—Vous jouez donc ici la comédie? demanda dans la plus profonde confusion l'évêque de Meaux.

—La comédie, non, mais l’opéra. Vous voyez en nous les artistes de la Comédie-Italienne, qui répètent, comme j’ai eu l’honneur de vous l’apprendre, la dernière féerie de M. de Voisenon.

—Et moi, pensa l'évêque en descendant les marches du salon pour s’en aller de ces lieux beaucoup trop mondains, qui croyais trouver ici des moines à profusion! Comme il terminait sa triste réflexion, il entendit la voix des moines qui chantaient dans les corridors du couvent. Quelle bizarre impiété! se dit-il en prêtant l’oreille tantôt au latin des moines, tantôt à la musique des chanteuses; M. de Voisenon ne pense guère à son salut.

Sa méditation fut dérangée par une troisième voix chevrotante, mêlée de toux, qui grinçait ces paroles dans le salon:

Impitoyable Amour, dieu trompeur, dieu barbare,
Je connais de tes traits la perfide douceur;
Je ne vois plus en toi qu’un tyran qui prépare
Les crimes des mortels, et la honte et l’horreur.

—A la fin, je vous trouve, monsieur de Voisenon! s'écria l'évêque de Meaux.

—Monseigneur l'évêque de Meaux chez moi! s'écria à son tour Voisenon un peu décontenancé, mais remis aussitôt. Monseigneur, vous arrivez à temps; mes moines vont chanter vêpres: allons à la chapelle.

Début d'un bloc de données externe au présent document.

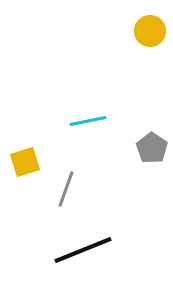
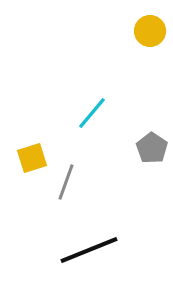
cyan line: moved 4 px right, 8 px up; rotated 39 degrees counterclockwise
yellow square: moved 7 px right, 4 px up
gray line: moved 7 px up
black line: moved 6 px right
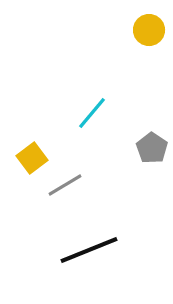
yellow circle: moved 1 px left, 1 px up
yellow square: rotated 20 degrees counterclockwise
gray line: moved 1 px left, 3 px down; rotated 39 degrees clockwise
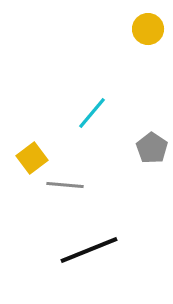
yellow circle: moved 1 px left, 1 px up
gray line: rotated 36 degrees clockwise
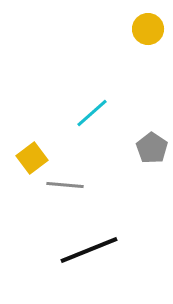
cyan line: rotated 9 degrees clockwise
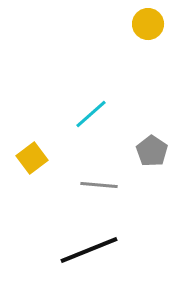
yellow circle: moved 5 px up
cyan line: moved 1 px left, 1 px down
gray pentagon: moved 3 px down
gray line: moved 34 px right
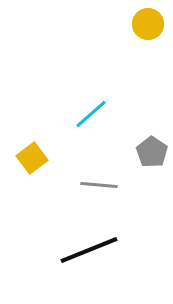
gray pentagon: moved 1 px down
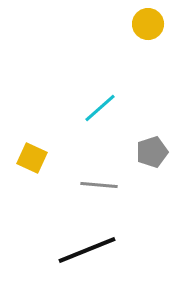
cyan line: moved 9 px right, 6 px up
gray pentagon: rotated 20 degrees clockwise
yellow square: rotated 28 degrees counterclockwise
black line: moved 2 px left
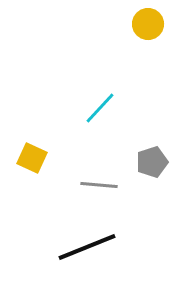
cyan line: rotated 6 degrees counterclockwise
gray pentagon: moved 10 px down
black line: moved 3 px up
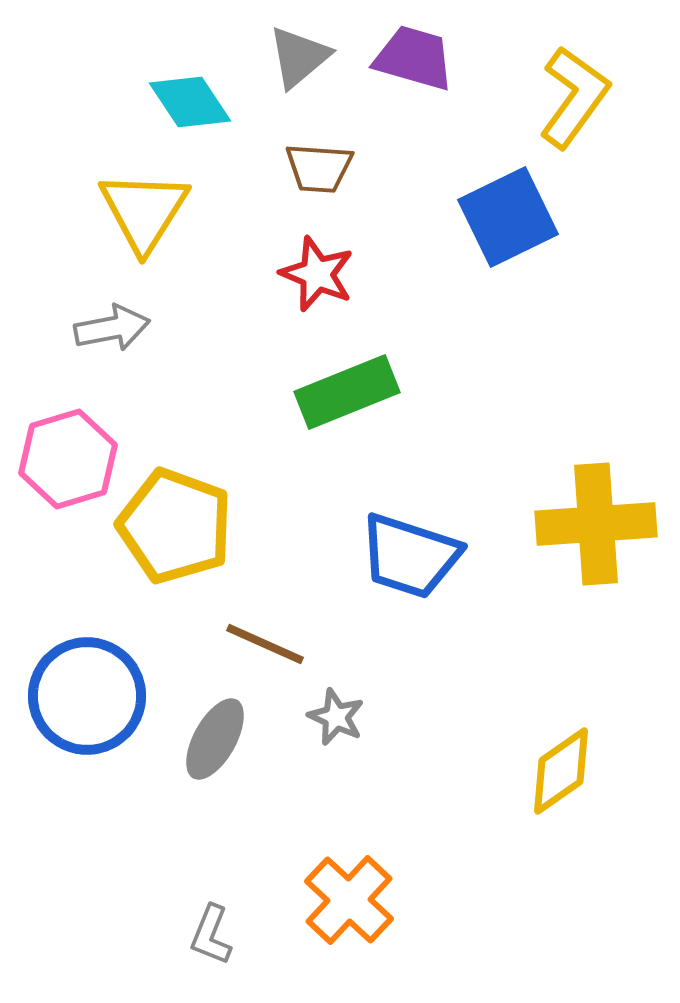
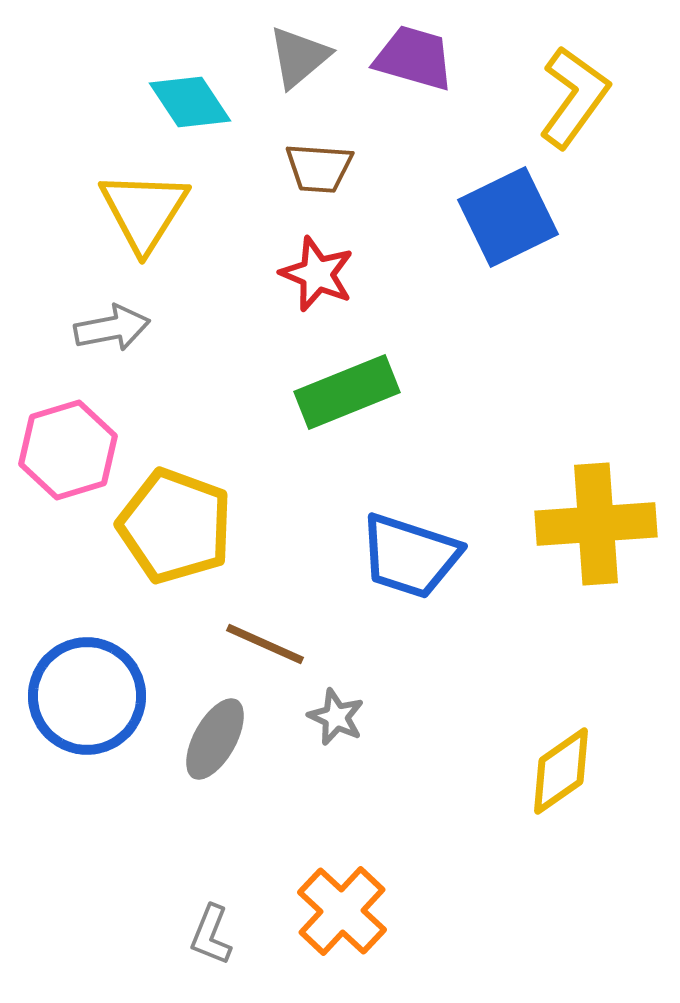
pink hexagon: moved 9 px up
orange cross: moved 7 px left, 11 px down
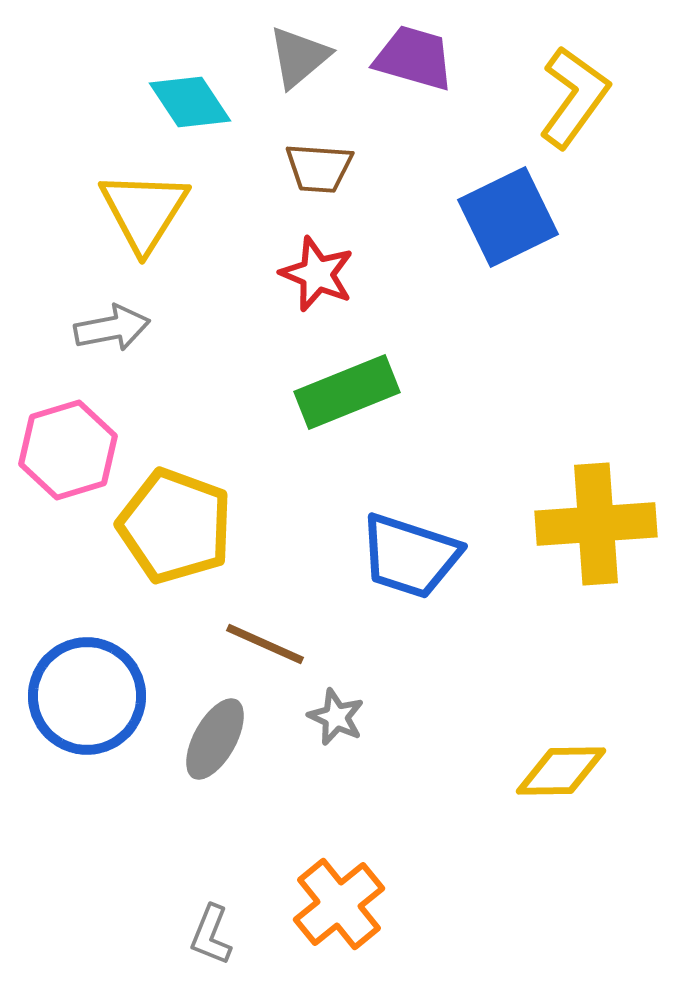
yellow diamond: rotated 34 degrees clockwise
orange cross: moved 3 px left, 7 px up; rotated 8 degrees clockwise
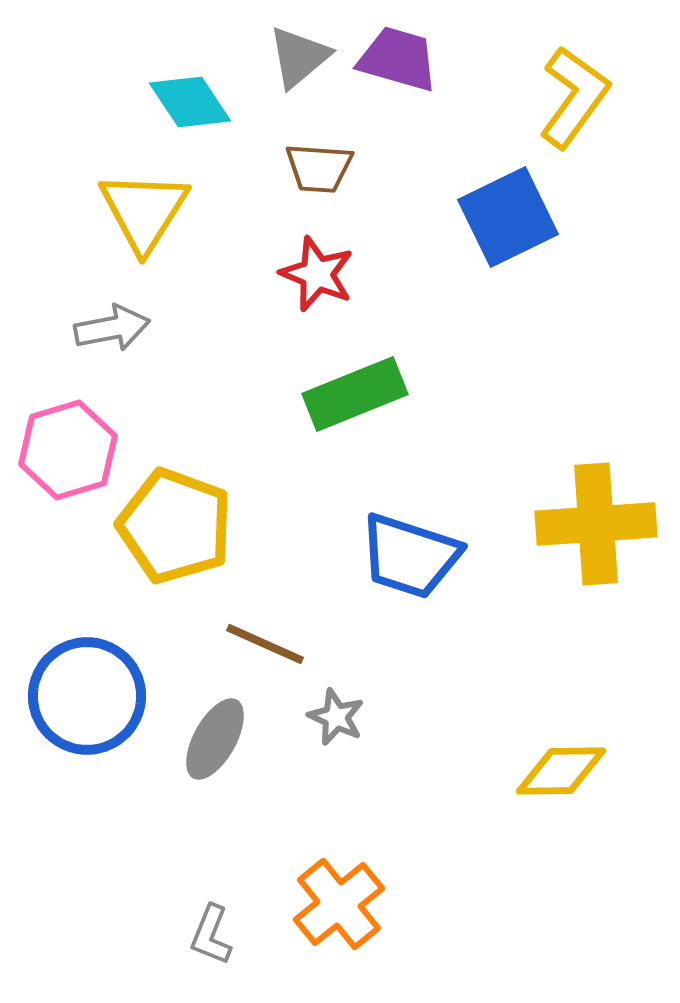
purple trapezoid: moved 16 px left, 1 px down
green rectangle: moved 8 px right, 2 px down
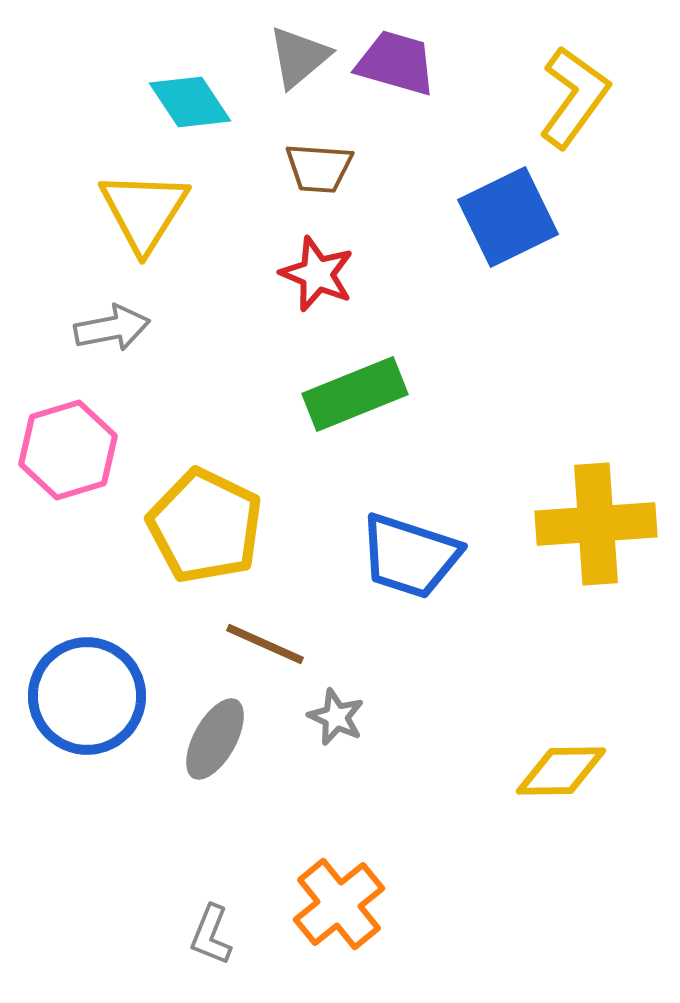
purple trapezoid: moved 2 px left, 4 px down
yellow pentagon: moved 30 px right; rotated 6 degrees clockwise
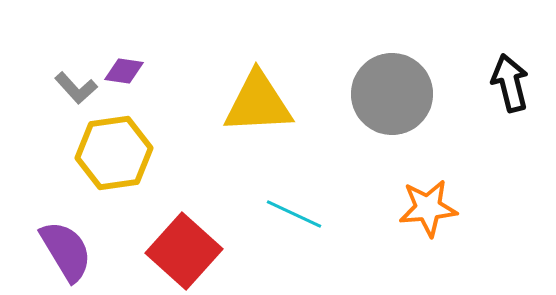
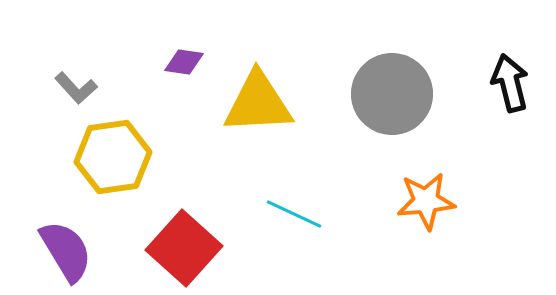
purple diamond: moved 60 px right, 9 px up
yellow hexagon: moved 1 px left, 4 px down
orange star: moved 2 px left, 7 px up
red square: moved 3 px up
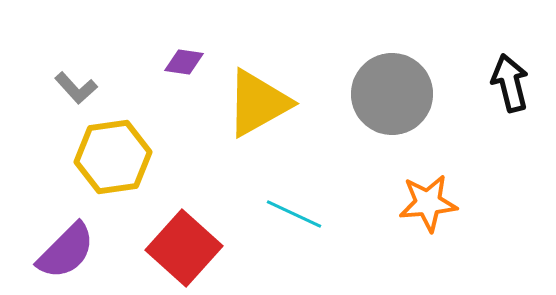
yellow triangle: rotated 26 degrees counterclockwise
orange star: moved 2 px right, 2 px down
purple semicircle: rotated 76 degrees clockwise
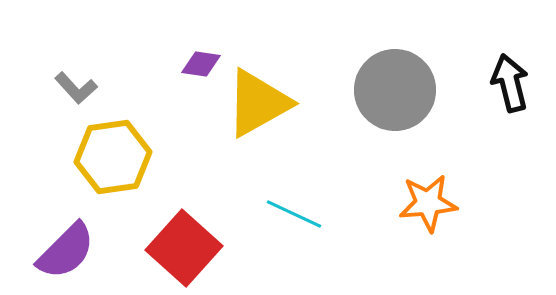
purple diamond: moved 17 px right, 2 px down
gray circle: moved 3 px right, 4 px up
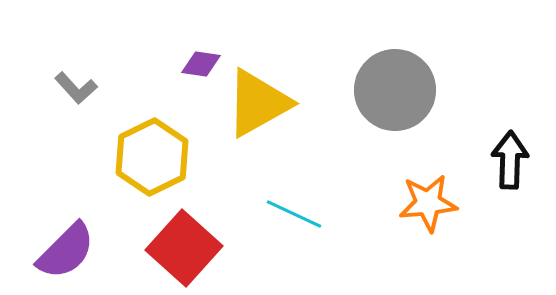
black arrow: moved 77 px down; rotated 16 degrees clockwise
yellow hexagon: moved 39 px right; rotated 18 degrees counterclockwise
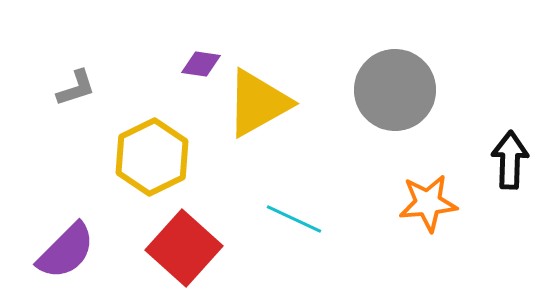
gray L-shape: rotated 66 degrees counterclockwise
cyan line: moved 5 px down
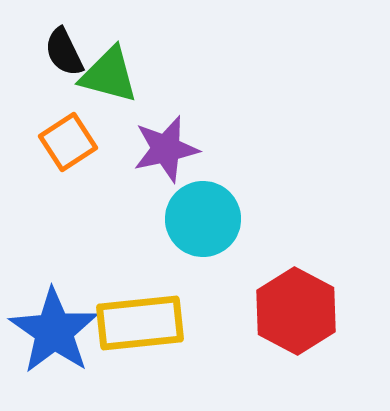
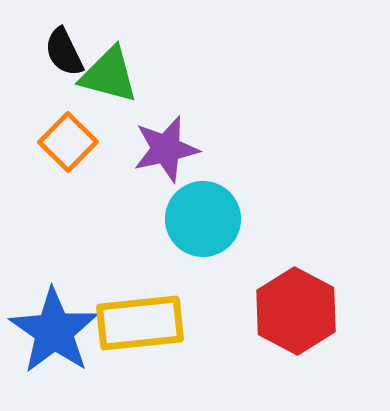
orange square: rotated 12 degrees counterclockwise
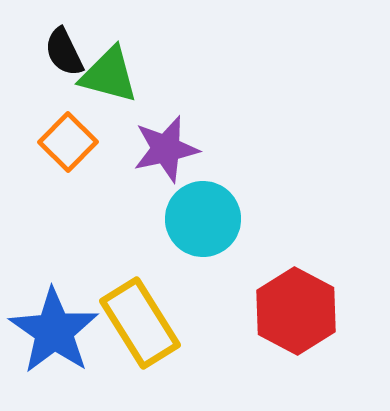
yellow rectangle: rotated 64 degrees clockwise
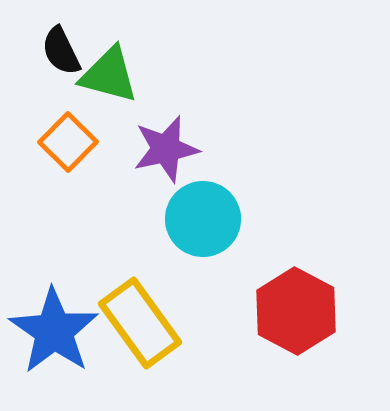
black semicircle: moved 3 px left, 1 px up
yellow rectangle: rotated 4 degrees counterclockwise
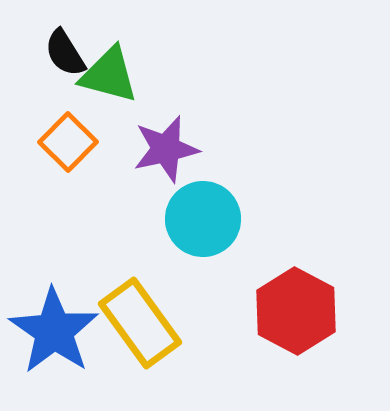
black semicircle: moved 4 px right, 2 px down; rotated 6 degrees counterclockwise
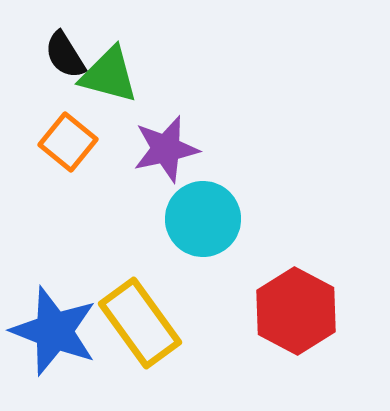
black semicircle: moved 2 px down
orange square: rotated 6 degrees counterclockwise
blue star: rotated 14 degrees counterclockwise
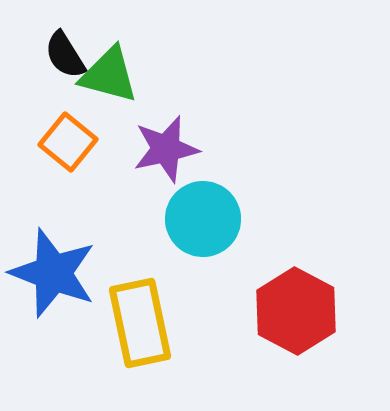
yellow rectangle: rotated 24 degrees clockwise
blue star: moved 1 px left, 58 px up
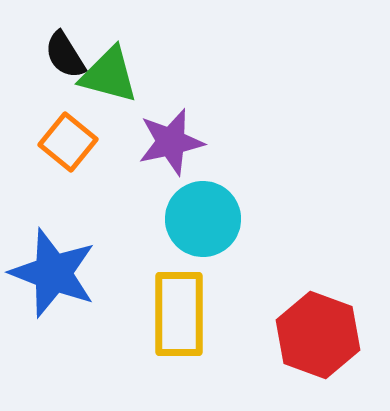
purple star: moved 5 px right, 7 px up
red hexagon: moved 22 px right, 24 px down; rotated 8 degrees counterclockwise
yellow rectangle: moved 39 px right, 9 px up; rotated 12 degrees clockwise
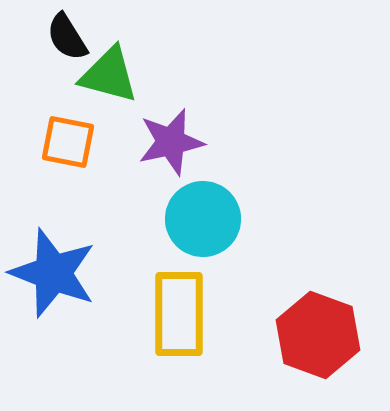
black semicircle: moved 2 px right, 18 px up
orange square: rotated 28 degrees counterclockwise
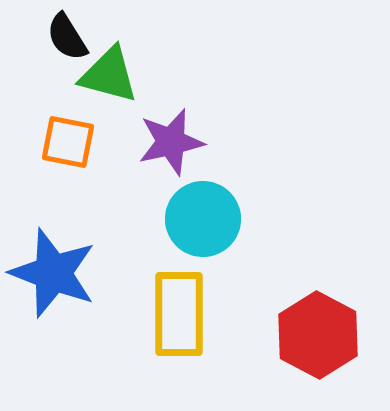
red hexagon: rotated 8 degrees clockwise
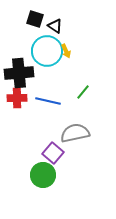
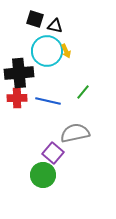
black triangle: rotated 21 degrees counterclockwise
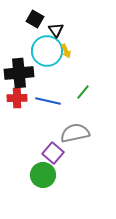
black square: rotated 12 degrees clockwise
black triangle: moved 1 px right, 4 px down; rotated 42 degrees clockwise
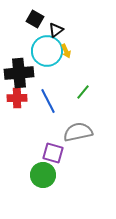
black triangle: rotated 28 degrees clockwise
blue line: rotated 50 degrees clockwise
gray semicircle: moved 3 px right, 1 px up
purple square: rotated 25 degrees counterclockwise
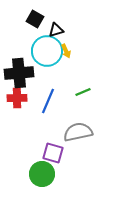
black triangle: rotated 21 degrees clockwise
green line: rotated 28 degrees clockwise
blue line: rotated 50 degrees clockwise
green circle: moved 1 px left, 1 px up
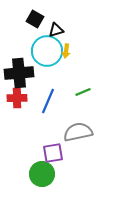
yellow arrow: rotated 32 degrees clockwise
purple square: rotated 25 degrees counterclockwise
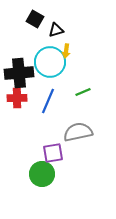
cyan circle: moved 3 px right, 11 px down
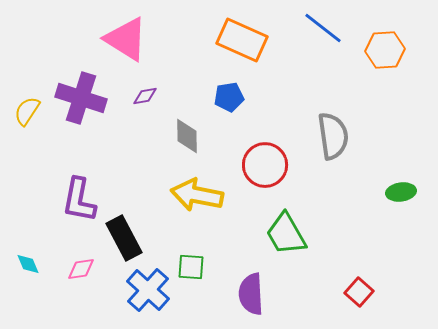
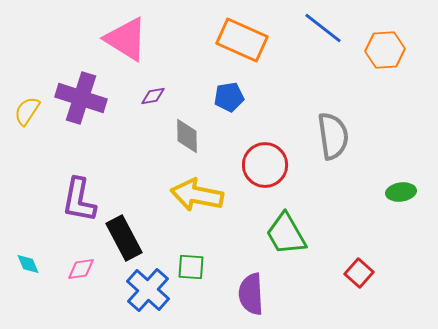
purple diamond: moved 8 px right
red square: moved 19 px up
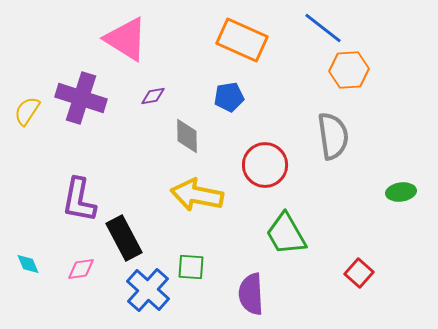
orange hexagon: moved 36 px left, 20 px down
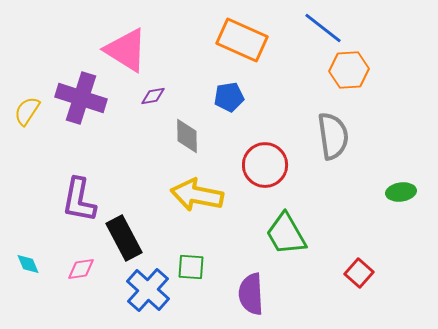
pink triangle: moved 11 px down
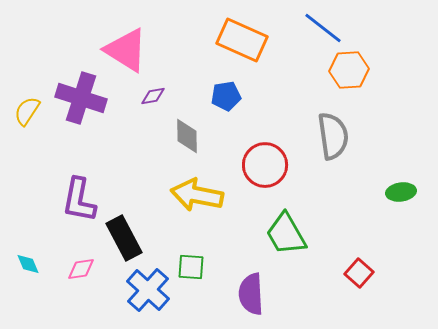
blue pentagon: moved 3 px left, 1 px up
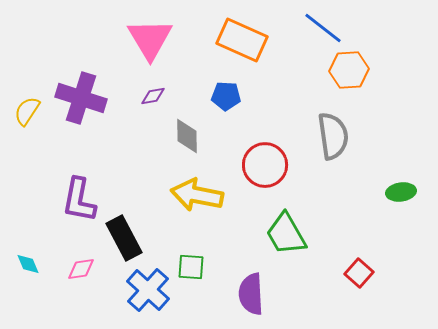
pink triangle: moved 24 px right, 11 px up; rotated 27 degrees clockwise
blue pentagon: rotated 12 degrees clockwise
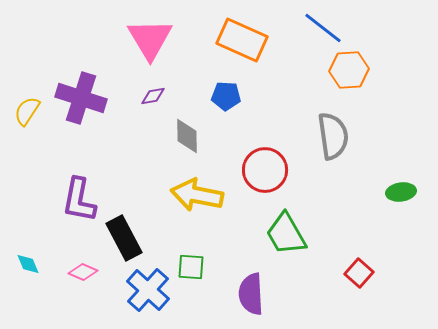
red circle: moved 5 px down
pink diamond: moved 2 px right, 3 px down; rotated 32 degrees clockwise
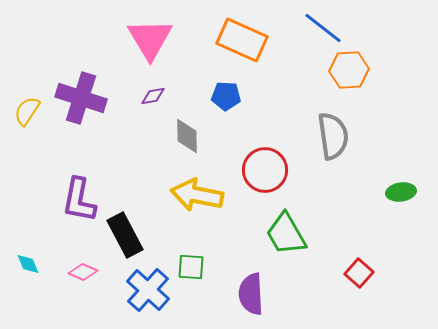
black rectangle: moved 1 px right, 3 px up
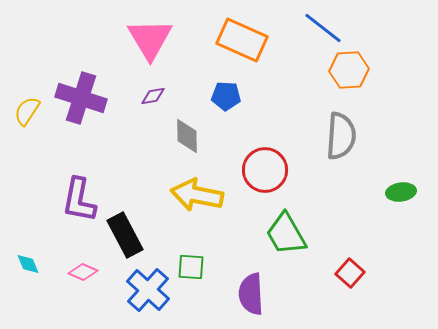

A cinquante-deux ans, toujours pour se défaire de son asthme, il voulut essayer de l’effet des eaux minérales sur son tempérament étiolé. Son voyage de Paris à Cauterets et son séjour dans ce bourg de bitume et de soufre, racontés par lui-même dans ses lettres, peuvent être considérés, à quatre-vingts ans de distance, comme une peinture historique de la manière de voyager chez les grands seigneurs du temps, et comme les pages les plus vraies de la vie oiseuse, empaquetée, gourmande et chétive du narrateur: «Nous passâmes hier par Tours, dit-il à son ami Favart, dans sa première lettre datée de Châtellerault, et du 8 juin 1761, où madame la duchesse de Choiseul reçut tous les honneurs dus à la gouvernante de la province: nous entrâmes par le mail, qui est planté d’arbres aussi beaux que ceux du boulevard. Il y eut un maire qui vint haranguer madame la duchesse: M. Sainfrais, pendant la harangue, s'était posté précisément derrière; de sorte que son cheval donnait des coups de tête dans le dos de l’orateur, ce qui coupait les phrases en deux, parce que l’orateur se retournait; après il reprenait le fil de son discours: nouveaux coups de tête du cheval, et moi de pâmer de rire. A deux lieues d’ici, nous avons eu une autre scène: un ecclésiastique a fait arrêter le carrosse et prononcé un discours pompeux adressé à M. Poissonnier, en l’appelant mon prince. M. Poissonnier a répondu qu’il était plus, que tous les princes dépendaient de lui, et qu’il était médecin.—Comment! vous n'êtes pas M. le prince de Talmont? a dit le prêtre.—Il est mort depuis deux ans, a répondu madame la duchesse.—Mais qui est donc dans ce carrosse?—C’est madame la duchesse de Choiseul. Aussitôt il a commencé par la louer sur l'éducation qu’elle donnait à son fils.—Je n’en ai point, monsieur.—Ah! vous n’en avez point; j’en suis fâché. Ensuite il a tiré sa révérence.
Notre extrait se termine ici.